John McGraw with the Giants

Think about John McGraw. Go ahead, take a minute and conjure up your mental images of John J.. McGraw. I’ll wait. Done? Good. Now I’m going to go out on a limb and guess that not one of those images revolved around winning the 1917 National League pennant. That’s because the Giants pennant winning team is one of the more obscure NL winners and almost no one associates it with the great Giants teams under McGraw. But it may be his finest managing effort.

McGraw teams were always built on speed, good defense, and great pitching. This team was really no different, but it was a team that had no truly great player to anchor any of those things around. Christy Mathewson, Joe McGinnity, Rube Marquard, the name pitchers who had dominated all those winning teams from 1904 through 1913 were all gone. You can say what you want about the new guys, but they weren’t nearly the quality of those starters. Here’s the list of every pitcher who started 10 or more games: Ferdie Schupp, Slim Sallee, Rube Benton, Pol Perritt, Jeff Tesreau, Al Demaree, Fred Anderson. Ever hear of any of them? If so, maybe you remember Sallee because he was part of the 1919 Reds that won the infamous Black Sox World Series. Tesreau might strike a bell because he was a holdover from the last Giants pennant winner in 1913. So were Demaree and Schupp (although Schupp only pitched 12 innings). None of them were stars and none were the kind of pitchers great teams hang their hat on. But as a group they pitched well in 1917. They led the NL in ERA, fewest runs allowed, fewest hits allowed, were second in walks, and third in shutouts.

How about the rest of the battery? The main catcher was Bill Rariden with Lew McCarty and George Gibson as his backups. It was Rariden’s career year (if you exclude a stint in the Federal League). He hit .271, 34 points above his career average, and had 2.3 WAR, his non-Federal League high. McCarthy hit .247 and the 36-year-old Gibson a buck-.71. None were bad catchers, but only Gibson came close to the league average in throwing out runners (he tied the average at 44%).

The outfield was, perhaps, a bit better known. Benny Kauff was a refugee from the Federal League, who’d been a star with the Feds. With the Giants he was good, but not great. He hit .308 to lead the team and his 30 stolen bases were second on the team. George Burns was the other corner outfielder. He was over .300 and led the team in stolen bases and OPS while leading the NL in walks. Dave Robertson played center, hit .259 and led the team with 12 home runs. In in un-McGraw-like fashion he had 47 strikeouts and only 10 walks. Joe Wilhoit and Olympic champion Jim Thorpe were the backups. Wilhoit hit .340 in 34 games while Thorpe hit .193 in 26 games, and, for a player noted for his speed, had only one stolen base. Twenty year old Ross Youngs, a future Hall of Famer, got into seven games during the season, hitting .346 with five runs scored.

[Information supplied]
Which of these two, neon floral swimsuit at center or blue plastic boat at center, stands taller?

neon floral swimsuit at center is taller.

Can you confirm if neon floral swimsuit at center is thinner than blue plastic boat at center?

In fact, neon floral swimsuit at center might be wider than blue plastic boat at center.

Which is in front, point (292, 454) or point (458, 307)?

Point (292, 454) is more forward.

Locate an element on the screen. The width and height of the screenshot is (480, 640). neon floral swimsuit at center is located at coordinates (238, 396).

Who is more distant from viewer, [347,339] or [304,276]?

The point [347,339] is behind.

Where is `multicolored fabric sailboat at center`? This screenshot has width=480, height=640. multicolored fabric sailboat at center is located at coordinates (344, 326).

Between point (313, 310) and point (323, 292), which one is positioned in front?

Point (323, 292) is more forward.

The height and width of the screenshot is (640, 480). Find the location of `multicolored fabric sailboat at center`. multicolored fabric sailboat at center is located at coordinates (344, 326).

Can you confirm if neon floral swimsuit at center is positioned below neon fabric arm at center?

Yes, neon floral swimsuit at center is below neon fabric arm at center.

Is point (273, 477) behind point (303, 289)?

[Task set]
1. Translate this sentence from the article on John McGraw's 1917 Giants into Spanish: "McGraw teams were always built on speed, good defense, and great pitching."
2. Write a continuation of the article on John McGraw's 1917 Giants, starting after its last sentence.

[Replies]
1. Los equipos de McGraw siempre se construían sobre la velocidad, una buena defensa y un gran pitcheo.

2.
If there was a proven element on the team, it was the infield. They were, from first around the horn to third, Walter Holke, Buck Herzog, Art Fletcher, and Heinie Zimmerman. Zimmerman was a bona fide star of the era. He won the triple crown in 1912, won an RBI title in 1916, and repeated that title in 1917 (he’d later be banned in the fallout from the Black Sox affair). Both Herzog and Fletcher were favorites of McGraw. Both had been with him since 1909. Herzog actually game up in 1908 and had seen short stints with Cincinnati and the Braves. Fletcher had a fine year, leading the team in WAR, while Herzog was getting over-the-hill. Holke was a rookie (he’d had a few at bats earlier) who hung around at first through 1918 then went to the Braves. He hit .277 with 1.0 WAR.

As a team the Giants led the NL runs, home runs, stolen bases, OBP, was second in average and hits, and  showed up fourth in doubles. In the field the team made the least errors in the NL and was first in fielding percentage. All in all a good, not spectacular team. In many ways it was a typical McGraw team: it pitched well, it ran the bases well, and it was good on defense. What it lacked, and what McGraw had to make up for, was a top-notch pitcher. It is a great credit to him that he managed the team well enough to make up for that things. He would take the team to the World Series, where it would lose to the White Sox.